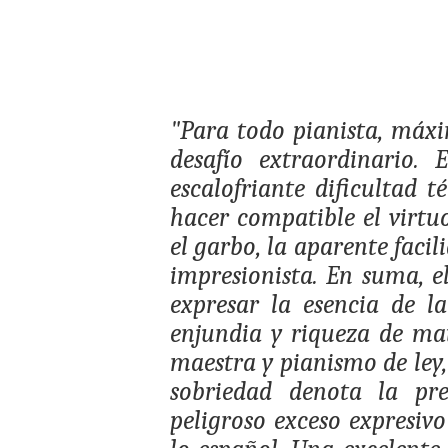
"Para todo pianista, máxi
desafío extraordinario.
escalofriante dificultad 
hacer compatible el virtu
el garbo, la aparente faci
impresionista. En suma, el
expresar la esencia de l
enjundia y riqueza de ma
maestra y pianismo de ley
sobriedad denota la pre
peligroso exceso expresiv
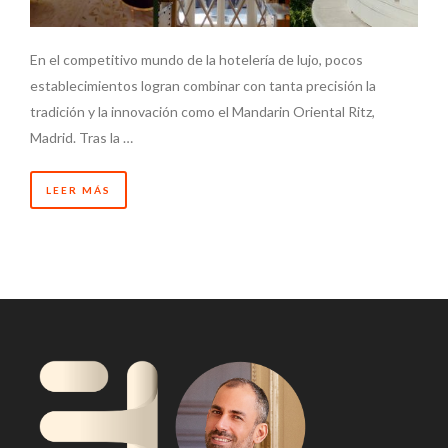
En el competitivo mundo de la hotelería de lujo, pocos
establecimientos logran combinar con tanta precisión la
tradición y la innovación como el Mandarin Oriental Ritz,
Madrid. Tras la …
LEER MÁS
•••
Task description.
Rewrite the text from all of the rows above, substituting "reto" for every "desafío" and changing nothing else. Leave out the pictures.

Written solution.
"Para todo pianista, máxi
reto extraordinario.
escalofriante dificultad 
hacer compatible el virtu
el garbo, la aparente faci
impresionista. En suma, el
expresar la esencia de l
enjundia y riqueza de ma
maestra y pianismo de ley
sobriedad denota la pre
peligroso exceso expresiv
En el competitivo mundo de la hotelería de lujo, pocos
establecimientos logran combinar con tanta precisión la
tradición y la innovación como el Mandarin Oriental Ritz,
Madrid. Tras la …
LEER MÁS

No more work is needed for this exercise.